---- Supplied records

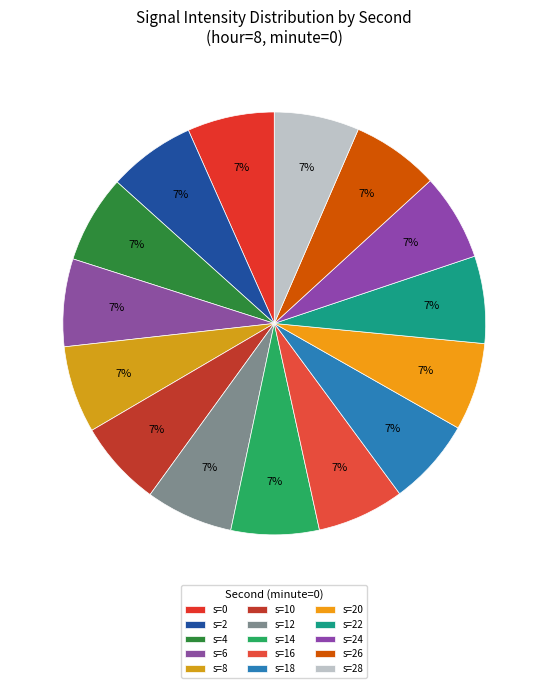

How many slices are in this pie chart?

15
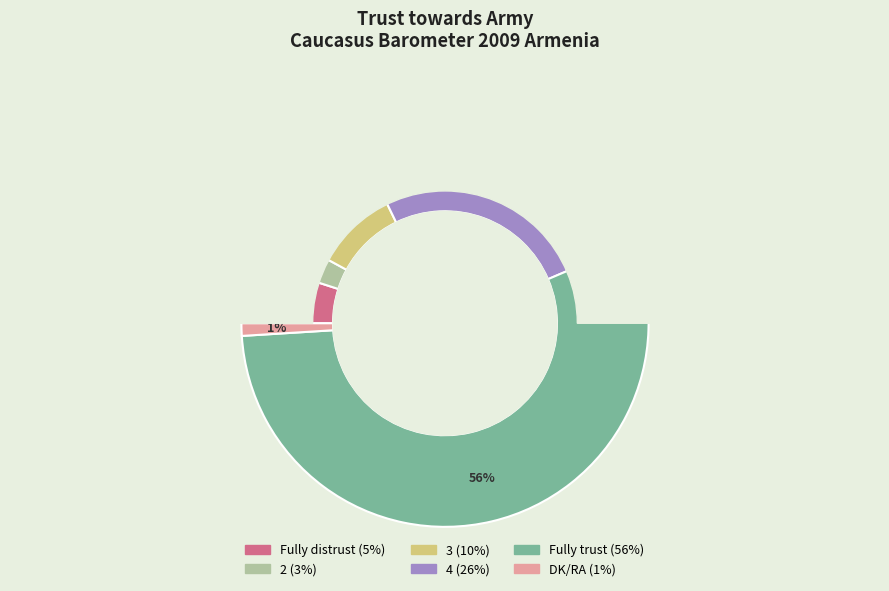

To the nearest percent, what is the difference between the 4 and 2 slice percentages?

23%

--------
---- Supplied records

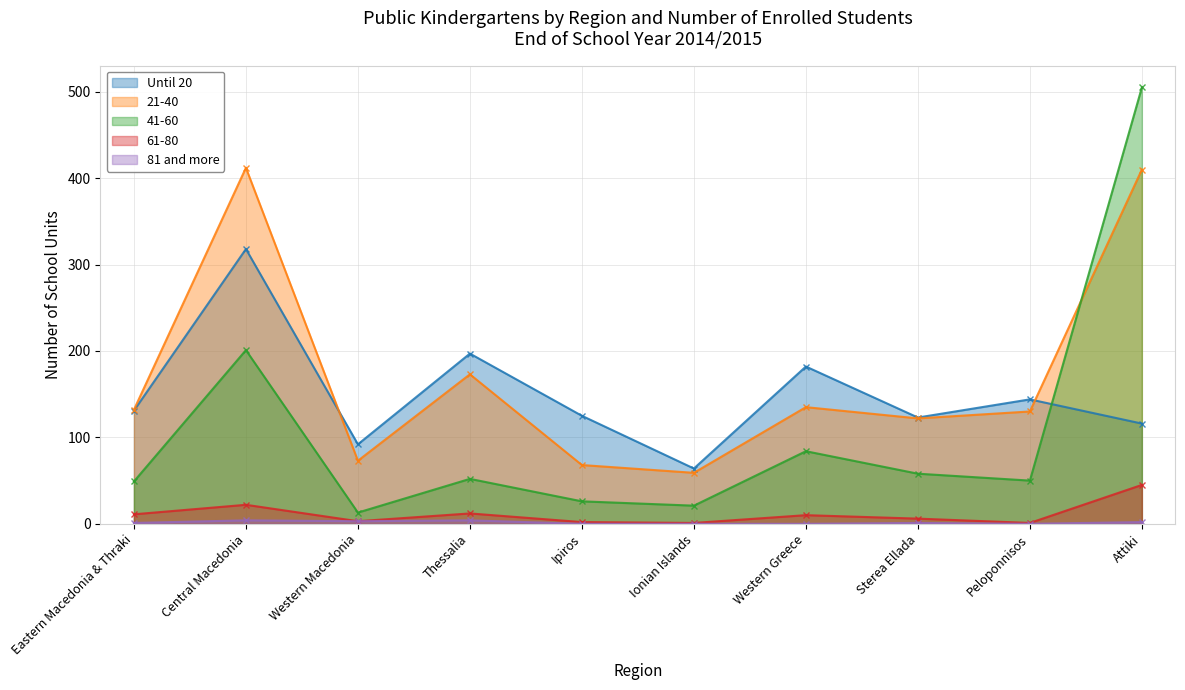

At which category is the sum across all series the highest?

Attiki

--------
---- Supplied records

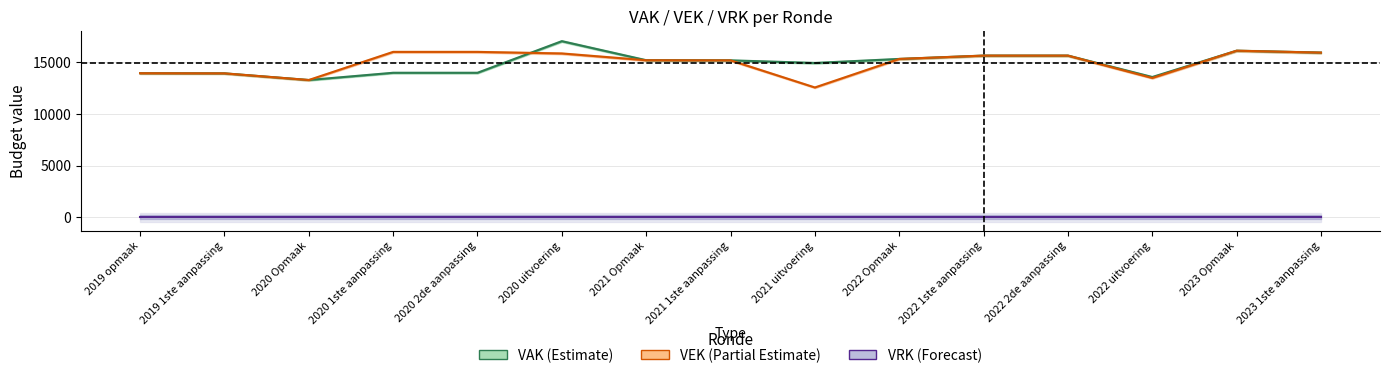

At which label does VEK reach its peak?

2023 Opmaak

--------

- _Task brief_
Can you pull out the data from the line containing "How many slices are in this pie chart?" through the line containing "To the nearest", both included, and copy those lines word for word? Leave out the pictures.

- _Result of this exercise_
How many slices are in this pie chart?

15

To the nearest percent, what is the difference between the 4 and 2 slice percentages?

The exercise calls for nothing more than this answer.